*Dataset excerpts*:
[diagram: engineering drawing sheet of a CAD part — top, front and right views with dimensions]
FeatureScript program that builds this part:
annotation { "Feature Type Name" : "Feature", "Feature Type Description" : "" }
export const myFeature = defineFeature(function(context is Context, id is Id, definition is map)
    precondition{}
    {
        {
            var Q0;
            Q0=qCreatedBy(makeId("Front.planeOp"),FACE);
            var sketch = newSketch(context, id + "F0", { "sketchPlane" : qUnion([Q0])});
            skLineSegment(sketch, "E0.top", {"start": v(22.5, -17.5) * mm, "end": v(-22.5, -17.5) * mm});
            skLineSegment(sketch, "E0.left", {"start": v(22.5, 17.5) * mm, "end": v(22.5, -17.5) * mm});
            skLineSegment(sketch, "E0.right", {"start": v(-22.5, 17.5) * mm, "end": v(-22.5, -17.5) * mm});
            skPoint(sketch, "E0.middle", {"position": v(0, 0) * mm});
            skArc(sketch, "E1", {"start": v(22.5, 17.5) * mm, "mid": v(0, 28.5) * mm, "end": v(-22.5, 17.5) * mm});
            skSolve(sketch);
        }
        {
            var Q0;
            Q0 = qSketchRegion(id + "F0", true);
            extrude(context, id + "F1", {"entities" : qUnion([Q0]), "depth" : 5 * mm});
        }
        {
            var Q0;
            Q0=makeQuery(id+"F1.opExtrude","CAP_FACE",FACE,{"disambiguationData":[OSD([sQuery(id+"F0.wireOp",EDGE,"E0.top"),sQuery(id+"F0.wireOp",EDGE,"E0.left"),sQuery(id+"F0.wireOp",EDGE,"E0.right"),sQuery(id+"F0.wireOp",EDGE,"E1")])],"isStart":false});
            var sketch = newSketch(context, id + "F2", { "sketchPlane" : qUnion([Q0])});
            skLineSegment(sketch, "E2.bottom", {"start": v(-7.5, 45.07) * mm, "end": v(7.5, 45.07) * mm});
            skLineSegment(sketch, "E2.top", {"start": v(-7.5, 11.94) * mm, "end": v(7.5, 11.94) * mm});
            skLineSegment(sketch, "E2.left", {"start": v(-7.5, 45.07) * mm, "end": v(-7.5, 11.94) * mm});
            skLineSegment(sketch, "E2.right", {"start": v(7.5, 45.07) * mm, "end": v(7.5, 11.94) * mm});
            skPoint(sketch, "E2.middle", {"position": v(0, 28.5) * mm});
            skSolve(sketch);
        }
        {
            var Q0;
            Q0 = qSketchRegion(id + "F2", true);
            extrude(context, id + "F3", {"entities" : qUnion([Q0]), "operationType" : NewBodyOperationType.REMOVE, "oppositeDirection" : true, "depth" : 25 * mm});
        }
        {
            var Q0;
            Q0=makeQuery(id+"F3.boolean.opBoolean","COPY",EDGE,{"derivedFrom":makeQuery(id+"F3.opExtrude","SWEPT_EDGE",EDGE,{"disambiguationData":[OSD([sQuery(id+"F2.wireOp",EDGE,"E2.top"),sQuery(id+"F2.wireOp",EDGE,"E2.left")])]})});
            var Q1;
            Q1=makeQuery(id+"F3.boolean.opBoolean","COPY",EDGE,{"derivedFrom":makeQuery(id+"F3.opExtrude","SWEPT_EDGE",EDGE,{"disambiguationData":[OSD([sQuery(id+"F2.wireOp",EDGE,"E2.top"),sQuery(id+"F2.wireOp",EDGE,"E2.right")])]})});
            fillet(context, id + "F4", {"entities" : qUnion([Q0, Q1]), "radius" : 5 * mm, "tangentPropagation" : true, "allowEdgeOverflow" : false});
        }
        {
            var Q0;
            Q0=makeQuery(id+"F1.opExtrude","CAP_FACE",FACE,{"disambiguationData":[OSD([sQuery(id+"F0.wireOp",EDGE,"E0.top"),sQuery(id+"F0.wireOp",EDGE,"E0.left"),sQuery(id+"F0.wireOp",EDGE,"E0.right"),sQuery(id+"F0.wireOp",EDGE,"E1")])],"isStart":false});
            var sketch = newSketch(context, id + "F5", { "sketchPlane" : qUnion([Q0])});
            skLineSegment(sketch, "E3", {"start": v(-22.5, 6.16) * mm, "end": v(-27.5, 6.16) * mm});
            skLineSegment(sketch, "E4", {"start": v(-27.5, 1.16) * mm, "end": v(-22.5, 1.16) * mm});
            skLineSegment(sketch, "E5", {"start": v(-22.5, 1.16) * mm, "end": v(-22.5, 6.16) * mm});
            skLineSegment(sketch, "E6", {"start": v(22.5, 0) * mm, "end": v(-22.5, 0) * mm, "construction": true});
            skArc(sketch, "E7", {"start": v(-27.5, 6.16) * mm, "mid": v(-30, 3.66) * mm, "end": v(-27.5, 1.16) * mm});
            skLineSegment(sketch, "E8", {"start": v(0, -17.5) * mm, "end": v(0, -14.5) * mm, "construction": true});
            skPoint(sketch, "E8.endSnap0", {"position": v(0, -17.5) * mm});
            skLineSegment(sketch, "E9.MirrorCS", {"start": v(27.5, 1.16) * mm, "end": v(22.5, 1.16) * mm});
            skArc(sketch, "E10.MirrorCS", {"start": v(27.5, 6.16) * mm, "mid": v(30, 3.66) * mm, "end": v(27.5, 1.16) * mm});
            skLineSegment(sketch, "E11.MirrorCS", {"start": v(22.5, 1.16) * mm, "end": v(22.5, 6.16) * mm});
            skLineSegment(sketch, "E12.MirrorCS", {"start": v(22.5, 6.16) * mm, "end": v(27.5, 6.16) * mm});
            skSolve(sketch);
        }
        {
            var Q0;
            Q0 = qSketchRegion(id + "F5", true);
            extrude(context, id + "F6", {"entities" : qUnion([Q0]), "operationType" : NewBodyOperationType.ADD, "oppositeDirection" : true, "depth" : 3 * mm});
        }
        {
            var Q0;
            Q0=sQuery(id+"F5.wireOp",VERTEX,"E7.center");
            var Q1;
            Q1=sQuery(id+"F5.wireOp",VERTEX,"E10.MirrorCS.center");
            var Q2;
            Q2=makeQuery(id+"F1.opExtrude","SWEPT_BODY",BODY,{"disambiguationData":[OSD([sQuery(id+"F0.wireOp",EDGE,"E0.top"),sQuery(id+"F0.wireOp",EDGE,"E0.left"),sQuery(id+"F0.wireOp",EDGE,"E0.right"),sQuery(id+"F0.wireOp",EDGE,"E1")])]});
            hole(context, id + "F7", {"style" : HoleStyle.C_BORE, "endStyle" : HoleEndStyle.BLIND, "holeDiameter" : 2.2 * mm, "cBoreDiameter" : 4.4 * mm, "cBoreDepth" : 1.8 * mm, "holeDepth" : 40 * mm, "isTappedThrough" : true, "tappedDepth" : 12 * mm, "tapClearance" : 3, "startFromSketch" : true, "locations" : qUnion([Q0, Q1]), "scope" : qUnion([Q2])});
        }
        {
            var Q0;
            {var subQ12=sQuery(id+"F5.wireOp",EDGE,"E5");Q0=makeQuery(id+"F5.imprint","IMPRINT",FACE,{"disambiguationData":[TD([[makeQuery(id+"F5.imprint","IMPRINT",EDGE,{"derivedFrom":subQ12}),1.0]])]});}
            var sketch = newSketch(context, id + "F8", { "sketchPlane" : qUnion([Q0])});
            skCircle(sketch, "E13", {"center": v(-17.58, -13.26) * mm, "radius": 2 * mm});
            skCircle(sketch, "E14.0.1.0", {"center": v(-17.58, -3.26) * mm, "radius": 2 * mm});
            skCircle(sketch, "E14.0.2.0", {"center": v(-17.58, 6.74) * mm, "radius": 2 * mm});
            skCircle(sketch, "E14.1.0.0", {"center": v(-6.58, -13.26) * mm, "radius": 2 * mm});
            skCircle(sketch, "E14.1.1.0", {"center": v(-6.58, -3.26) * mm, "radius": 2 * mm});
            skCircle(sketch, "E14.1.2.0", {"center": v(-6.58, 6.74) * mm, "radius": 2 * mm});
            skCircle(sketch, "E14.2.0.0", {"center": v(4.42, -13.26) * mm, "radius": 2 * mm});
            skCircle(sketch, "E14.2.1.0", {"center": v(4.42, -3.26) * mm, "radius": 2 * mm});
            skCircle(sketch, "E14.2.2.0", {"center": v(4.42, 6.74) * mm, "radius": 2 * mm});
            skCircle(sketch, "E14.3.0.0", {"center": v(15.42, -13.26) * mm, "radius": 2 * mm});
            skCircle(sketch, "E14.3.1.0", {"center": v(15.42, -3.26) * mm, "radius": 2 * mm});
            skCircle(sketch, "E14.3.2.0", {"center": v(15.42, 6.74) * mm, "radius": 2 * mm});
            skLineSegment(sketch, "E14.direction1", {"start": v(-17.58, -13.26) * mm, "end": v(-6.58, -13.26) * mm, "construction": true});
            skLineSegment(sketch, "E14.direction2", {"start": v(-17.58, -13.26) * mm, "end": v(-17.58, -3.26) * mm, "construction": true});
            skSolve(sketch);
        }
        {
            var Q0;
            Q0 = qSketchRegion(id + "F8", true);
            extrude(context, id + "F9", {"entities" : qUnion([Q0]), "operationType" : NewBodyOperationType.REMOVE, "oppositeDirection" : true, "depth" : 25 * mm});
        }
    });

*Request*: Tally the lines in the records that contain the string "opBoolean", treating uppercase and lowercase as different. Reply with the number alone.

*Result*: 2